>> begin PAGE EXTRACT

Provide clearer warning when Name is used when ID is needed instead #10861

jkirschner-hashicorp · 2021-08-17T00:07:21Z

Feature Description

Some entities within Consul have an ID and a Name (e.g., services). When the CLI or an API endpoint for such an entity specifically requires an ID, and will not work with a Name, Consul should provide an error message that makes this mistake clear to the user.

Example taken from #3122: let's say a user has a service with ID web-service-id and Name web-service-name. If the user executes /v1/agent/service/deregister/web-service-name, the following is output to the log:

2017/06/07 16:59:47 [WARN] agent: Failed to deregister service "web-service-name": Service does not exist

That error message is very misleading, as a service with that name does exist... just not a service with that id. The user might reasonably conclude something is wrong with the Consul catalog / state, when the actual problem is that the wrong field was used in the API call. Perhaps if Consul fails to lookup a service with that id, it could lookup whether any services exist with that name and, if some do, output a clearer warning message... such as:

2017/06/07 16:59:47 [WARN] agent: Failed to deregister service "web-service-name": a service ID must be used to deregister a service, not a service name.

This description will be updated to include relevant cases in the list below.

API:

GET /agent/service/:service_id: requires service ID, not name
PUT /agent/service/deregister/:service_id: requires service ID, not name (potentially related issues: Unable to delete unwanted services #9861, service did not deregistered properly #3122, Unable to deregister service if multiple nodes available #9415). See PR Clarify service and health check not found error messages #10894.
PUT /catalog/deregister: requires node ID, not name (user has tried to deregister using the node name in this issue and in the past Zombie agent trapped in catalog #10848)... EDIT: the docs are wrong, node name is required, not ID. Need to update the docs.

Use Case(s)

Ease troubleshooting of any CLI or API endpoints that accept an ID but not a name.

The text was updated successfully, but these errors were encountered:

jkirschner-hashicorp · 2021-08-21T03:40:53Z

@dnephin : I'm not actually sure this is accurate

PUT /catalog/deregister: requires node ID, not name

The docs for deregister do say that the node argument must be "the ID of the node", but I think the code suggests that it's the node name that is used, not node ID. Node name is supposed to be unique within the cluster, so that seems reasonable?

Q: What's your read on whether node name or node ID is used for /catalog/deregister? I can update the docs if needed.

Below is my attempt to trace through the code, though I feel like I went wrong somewhere... (because I ended up in a services table, not a node table)

I think the Node arg from the request gets passed to catalog_endpoint Deregister:

consul/agent/consul/catalog_endpoint.go

Lines 334 to 337 in 997547b

    
           func (c *Catalog) Deregister(args *structs.DeregisterRequest, reply *struct{}) error { 
        
           	if done, err := c.srv.ForwardRPC("Catalog.Deregister", args, reply); done { 
        
           		return err 
        
           	}

then State.NodeService:

consul/agent/consul/catalog_endpoint.go

Line 360 in 997547b

_, ns, err = state.NodeService(args.Node, args.ServiceID, &args.EnterpriseMeta)

>> end PAGE EXTRACT
>> begin DATA SUPPLIED

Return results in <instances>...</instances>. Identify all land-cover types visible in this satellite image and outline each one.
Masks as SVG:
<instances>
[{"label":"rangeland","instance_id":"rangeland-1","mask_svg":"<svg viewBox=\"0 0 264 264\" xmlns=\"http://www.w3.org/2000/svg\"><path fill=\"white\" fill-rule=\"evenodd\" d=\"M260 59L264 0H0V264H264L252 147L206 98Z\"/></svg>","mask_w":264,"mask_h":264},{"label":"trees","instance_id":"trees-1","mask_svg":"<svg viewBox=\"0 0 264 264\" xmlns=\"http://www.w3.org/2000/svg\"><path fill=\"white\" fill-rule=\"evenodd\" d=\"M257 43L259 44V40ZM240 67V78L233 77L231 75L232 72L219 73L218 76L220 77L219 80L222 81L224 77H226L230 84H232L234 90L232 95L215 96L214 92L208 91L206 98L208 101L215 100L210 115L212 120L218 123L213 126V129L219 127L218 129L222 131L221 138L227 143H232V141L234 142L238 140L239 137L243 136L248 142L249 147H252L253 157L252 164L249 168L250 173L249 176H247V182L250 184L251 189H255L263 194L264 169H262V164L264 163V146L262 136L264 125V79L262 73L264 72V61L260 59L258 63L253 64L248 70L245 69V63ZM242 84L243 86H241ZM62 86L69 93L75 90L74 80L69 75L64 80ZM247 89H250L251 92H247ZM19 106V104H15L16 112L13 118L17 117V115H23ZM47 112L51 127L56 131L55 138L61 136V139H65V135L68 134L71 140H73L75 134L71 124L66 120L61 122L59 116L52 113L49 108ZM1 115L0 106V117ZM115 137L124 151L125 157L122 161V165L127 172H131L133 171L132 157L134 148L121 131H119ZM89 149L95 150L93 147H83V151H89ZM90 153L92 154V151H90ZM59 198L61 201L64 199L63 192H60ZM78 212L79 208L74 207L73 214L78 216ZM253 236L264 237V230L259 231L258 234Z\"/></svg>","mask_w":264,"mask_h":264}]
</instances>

>> end DATA SUPPLIED

> **WHAT IS ASKED**:
(1) In the Consul issue, what do the docs for the catalog deregister endpoint say the node argument must be?
(2) List every API endpoint, with its HTTP method, that appears under "API:" in the Consul issue.
(3) Reproduce the part of the Consul issue starting at "GET /agent/service/:service_id: requires" and ending at "error messages #10894.".

> **RESPONSES FOR EACH TASK**:
(1) The docs say it must be "the ID of the node".

(2)
GET /agent/service/:service_id
PUT /agent/service/deregister/:service_id
PUT /catalog/deregister

(3)
GET /agent/service/:service_id: requires service ID, not name
PUT /agent/service/deregister/:service_id: requires service ID, not name (potentially related issues: Unable to delete unwanted services #9861, service did not deregistered properly #3122, Unable to deregister service if multiple nodes available #9415). See PR Clarify service and health check not found error messages #10894.